TO DO »
Show each line of the records in which the word "lines" occurs.
***** MATERIAL PROVIDED
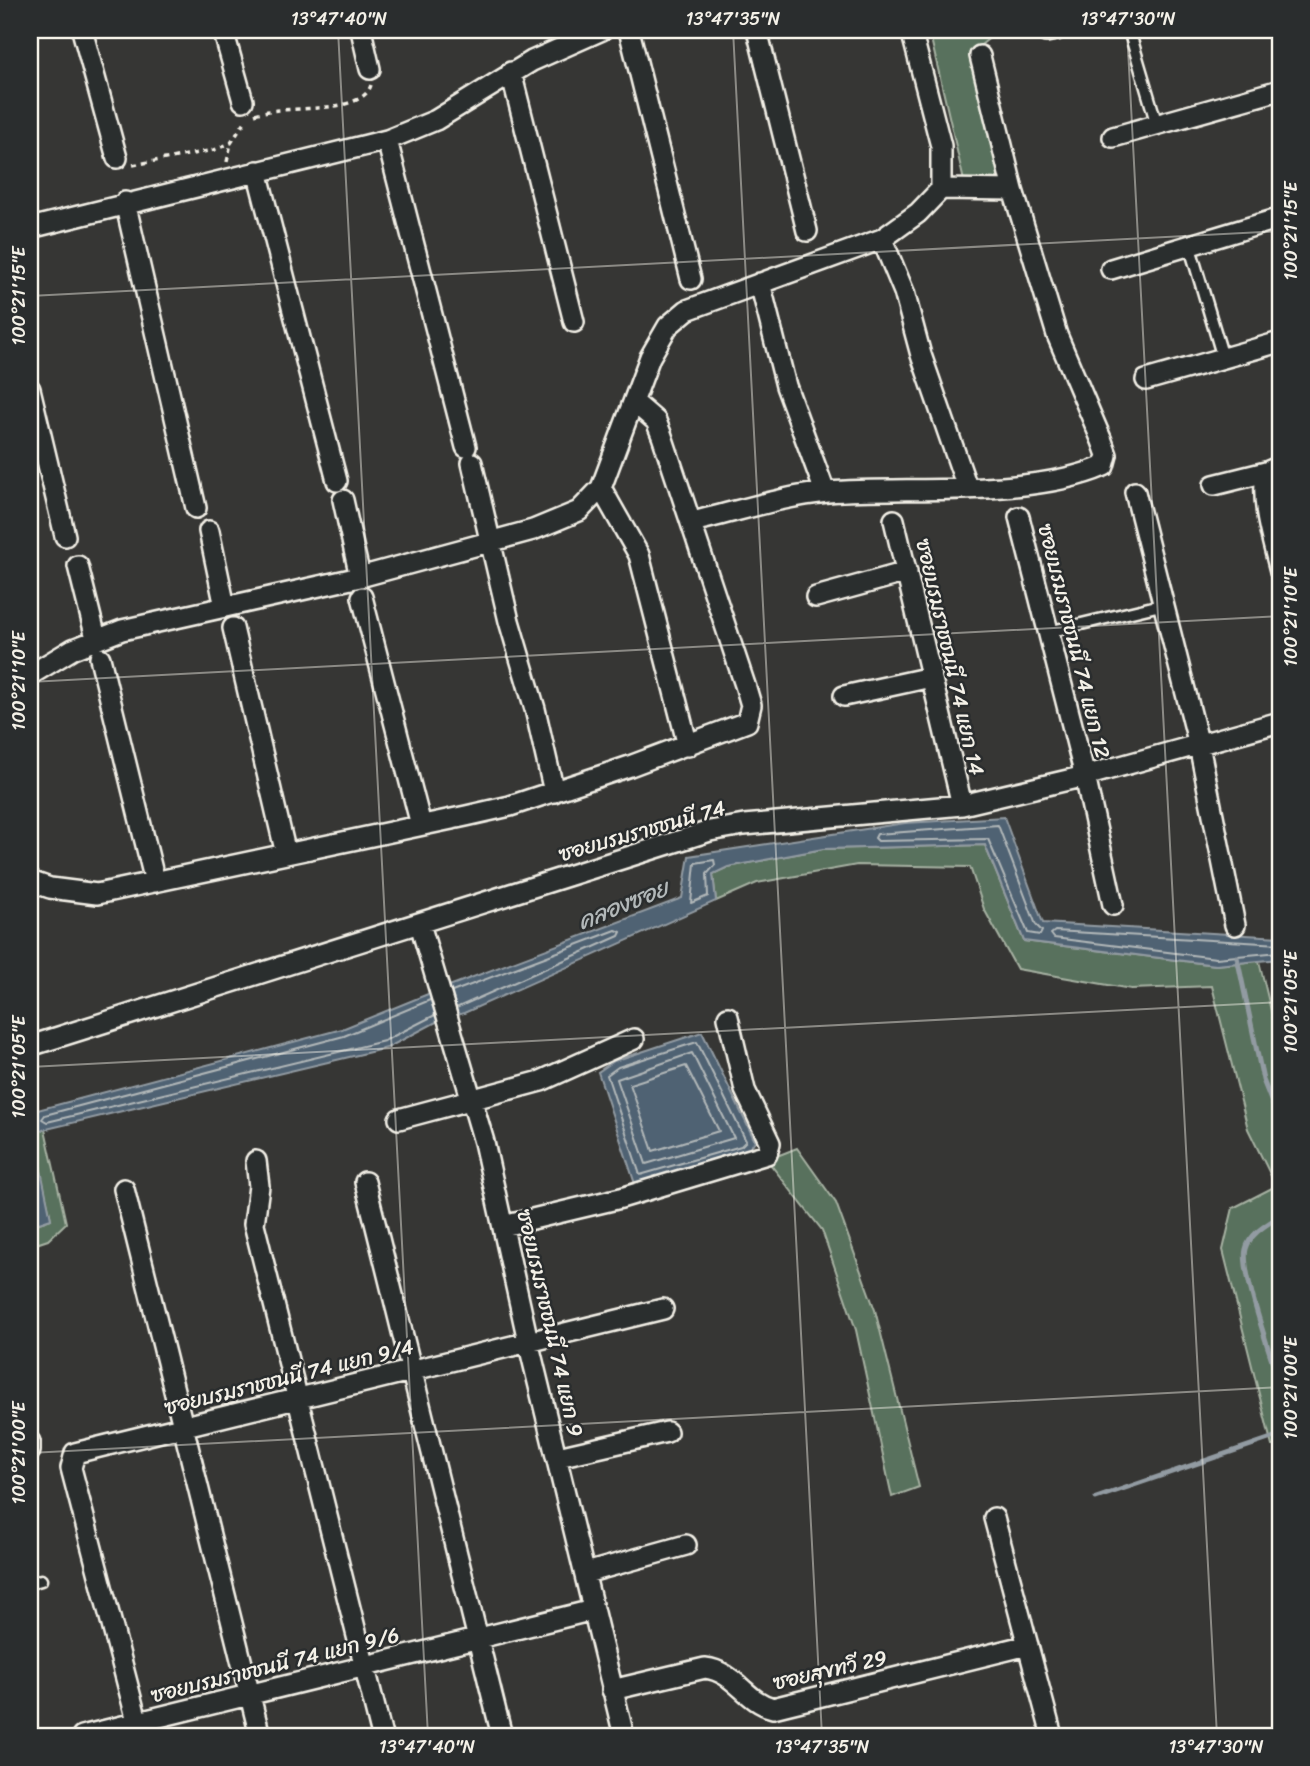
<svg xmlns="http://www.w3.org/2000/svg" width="1310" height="1766" font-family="Sriracha,'Playpen Sans Thai',sans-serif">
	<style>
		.green { fill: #59715d; stroke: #a6b1a2; stroke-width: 2 }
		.water { fill: #506273; stroke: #929ba2; stroke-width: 2 }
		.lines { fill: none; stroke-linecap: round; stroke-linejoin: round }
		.shore { stroke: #b2b8b9; stroke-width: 2 }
		.stream { stroke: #929ba2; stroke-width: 5 }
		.lane-casing { stroke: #f4f1e8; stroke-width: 15 }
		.street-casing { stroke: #f4f1e8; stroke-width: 24 }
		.path { stroke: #f4f1e8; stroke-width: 3.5; stroke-dasharray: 5 5; stroke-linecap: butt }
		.lane { stroke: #2a2d2e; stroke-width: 10 }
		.street { stroke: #2a2d2e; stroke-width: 19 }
		.ticks { fill: none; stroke: #f4f1e8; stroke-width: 2; stroke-opacity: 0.45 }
		.labels { text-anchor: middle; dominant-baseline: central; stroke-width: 5; stroke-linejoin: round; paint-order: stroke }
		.street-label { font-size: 21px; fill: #f4f1e8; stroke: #2a2d2e }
		.water-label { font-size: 23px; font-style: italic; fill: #b2b8b9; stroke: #2a2d2e }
		.neatline { fill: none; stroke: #f4f1e8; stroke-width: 2.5 }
		.ticks-label { font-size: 18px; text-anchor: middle; fill: #f4f1e8 }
	</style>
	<rect width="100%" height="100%" fill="#363634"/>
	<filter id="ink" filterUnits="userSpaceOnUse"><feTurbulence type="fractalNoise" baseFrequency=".0143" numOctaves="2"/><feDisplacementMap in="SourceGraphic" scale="14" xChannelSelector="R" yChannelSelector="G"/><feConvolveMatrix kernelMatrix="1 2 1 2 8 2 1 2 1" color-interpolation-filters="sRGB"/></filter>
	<g filter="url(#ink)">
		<path class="green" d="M929,30H999L969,55L1002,173L992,181H964Z
			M985,845L1024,941L1216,965L1259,961L1280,1048V1446H1272L1223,1250L1233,1208L1276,1186L1248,1129L1212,986L1131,989L1017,969L984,909L970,867L857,865L757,883L716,901L713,874L728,867L823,849Z
			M45,1129L66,1223L48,1240L30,1246V1226L51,1219L36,1152L30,1153V1133Z
			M797,1148L836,1203L875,1310L919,1487L892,1497L856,1330L822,1230L767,1160Z"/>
		<path class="water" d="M1004,817L1043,923L1280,937V959L1216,965L1024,941L985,845L823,849L728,867L713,874L716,901L464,1013L440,1020L387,1048L30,1133V1112L342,1029L428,994L682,898L689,856L905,823Z
			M702,1032L755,1141L747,1152L635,1184L598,1072L614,1061Z
			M37,1151L51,1219L30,1226V1153Z"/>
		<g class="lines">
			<path class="shore" d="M998,825L1036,925L1042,931L1040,935L1028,933L988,839L878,841L875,838L877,834Z
				M714,860L715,865L707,874L708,896L691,903L695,863Z
				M1280,944L1055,931L1051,934L1054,938L1216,958L1280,952
				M452,992L616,930L621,932L619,936L456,1008
				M430,1000L344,1036L45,1115L42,1119L47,1122L384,1041L435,1015
				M697,1042L746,1141L741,1146L640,1175L607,1075L618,1067Z
				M692,1053L734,1138L646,1164L617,1079Z
				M686,1066L719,1131L653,1151L630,1084Z"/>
			<path class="stream" d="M1237,957L1263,1080L1280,1123
				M1280,1216C1268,1224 1250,1233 1246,1249C1240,1271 1273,1360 1280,1386
				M1096,1498L1280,1435"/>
			<defs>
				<path id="lane" d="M1129,30L1157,125
					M1189,244L1223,358
					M1048,632L1165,604
					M30,1583L41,1580"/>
				<path id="street" d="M82,30L117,158
					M223,30L243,101
					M361,30L370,69
					M629,30L691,279
					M757,30L807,231
					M1046,32L1056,30
					M511,72L574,322
					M1113,137L1280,90
					M387,140L466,447
					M257,171L337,481
					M941,189L1013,190
					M125,202L196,508
					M30,228L387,140L436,120L532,61L602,30
					M882,239L904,292L921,355L967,487
					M1111,269L1280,218
					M760,283L786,386L825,492
					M1146,380L1280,342
					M30,389L65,536
					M472,463L509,621L535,709L554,792
					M1280,466L1266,472C1261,506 1272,538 1280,571
					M1214,485L1266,472
					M601,488L639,555L688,746
					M1135,492L1199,745L1235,925
					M343,500L360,577
					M1019,517L1085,776L1113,905
					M894,520L962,805
					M692,522C736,512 783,496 828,492C908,486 1031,498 1104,466L1107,455L1102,441L1057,335L1013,190L980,56
					M209,531L225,607
					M78,566L96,638
					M362,597L421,825
					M816,597L907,572
					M233,628L286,854
					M100,658L155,882
					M30,675L73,649L122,630L360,577L533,530L579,511L601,488L650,357L668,326L687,310L882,239L918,213L941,189V146L911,30
					M844,696L931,677
					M30,881L50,888L97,894L466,816L510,806L630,766L747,722L751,705L746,688L662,436L656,421L635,403
					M420,924L484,1142L528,1341L624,1736
					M30,1046L710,831L744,825L962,805L1085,776L1280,722
					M399,1119L541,1081L634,1039
					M256,1161L259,1186L254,1224L382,1736
					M365,1182L502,1736
					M124,1189L260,1736
					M503,1226L621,1198L767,1154L770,1143L745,1090L728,1017
					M30,1442V1451
					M558,1457L667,1432
					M994,1518L1052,1736
					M586,1573L686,1545
					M612,1690L705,1668C735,1671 746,1702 773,1708L1028,1645
					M82,1736L593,1610
					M141,1736L71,1468L75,1453L663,1309"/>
			</defs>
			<use href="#lane" class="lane-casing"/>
			<use href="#street" class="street-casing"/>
			<path class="path" d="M255,114C284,104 361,117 371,85
				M227,162L231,143
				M133,165L214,150L231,143L246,120"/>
			<use href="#lane" class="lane"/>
			<use href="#street" class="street"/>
		</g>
	</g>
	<path class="ticks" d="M338,30L428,1736M733,30L822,1736M1127,30L1217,1736M30,296L1280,231M30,682L1280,616M30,1067L1280,1002M30,1453L1280,1387M30,1666L33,1736"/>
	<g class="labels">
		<g class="street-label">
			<text transform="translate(1074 641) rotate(76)">ซอยบรมราชชนนี 74 แยก 12</text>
			<text transform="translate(950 657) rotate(77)">ซอยบรมราชชนนี 74 แยก 14</text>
			<text transform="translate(642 831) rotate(-16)">ซอยบรมราชชนนี 74</text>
			<text transform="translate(550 1323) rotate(77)">ซอยบรมราชชนนี 74 แยก 9</text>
			<text transform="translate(289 1377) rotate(-14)">ซอยบรมราชชนนี 74 แยก 9/4</text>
			<text transform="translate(275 1665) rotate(-14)">ซอยบรมราชชนนี 74 แยก 9/6</text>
			<text transform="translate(830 1670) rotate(-13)">ซอยสุขทวี 29</text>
		</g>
		<g class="water-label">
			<text transform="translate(623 905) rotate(-22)">คลองซอย</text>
		</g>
	</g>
	<rect width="1310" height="1766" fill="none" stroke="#2a2d2e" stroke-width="77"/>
	<rect x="38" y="38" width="1234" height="1690" class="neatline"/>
	<g class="ticks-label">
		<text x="339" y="25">13°47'40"N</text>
		<text x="733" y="25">13°47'35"N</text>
		<text x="1128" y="25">13°47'30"N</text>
		<text transform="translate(1291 231) rotate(-90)" y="6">100°21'15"E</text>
		<text transform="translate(19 296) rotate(-90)" y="6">100°21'15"E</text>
		<text transform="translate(1291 617) rotate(-90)" y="6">100°21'10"E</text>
		<text transform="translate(19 681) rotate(-90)" y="6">100°21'10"E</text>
		<text transform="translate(1291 1002) rotate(-90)" y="6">100°21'05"E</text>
		<text transform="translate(19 1067) rotate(-90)" y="6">100°21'05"E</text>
		<text transform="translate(1291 1388) rotate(-90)" y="6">100°21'00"E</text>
		<text transform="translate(19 1453) rotate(-90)" y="6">100°21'00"E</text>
		<text x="427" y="1753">13°47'40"N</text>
		<text x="822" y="1753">13°47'35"N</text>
		<text x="1216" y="1753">13°47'30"N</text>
	</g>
</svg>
**********
COMPLETED EXERCISE »
		.lines { fill: none; stroke-linecap: round; stroke-linejoin: round }
		<g class="lines">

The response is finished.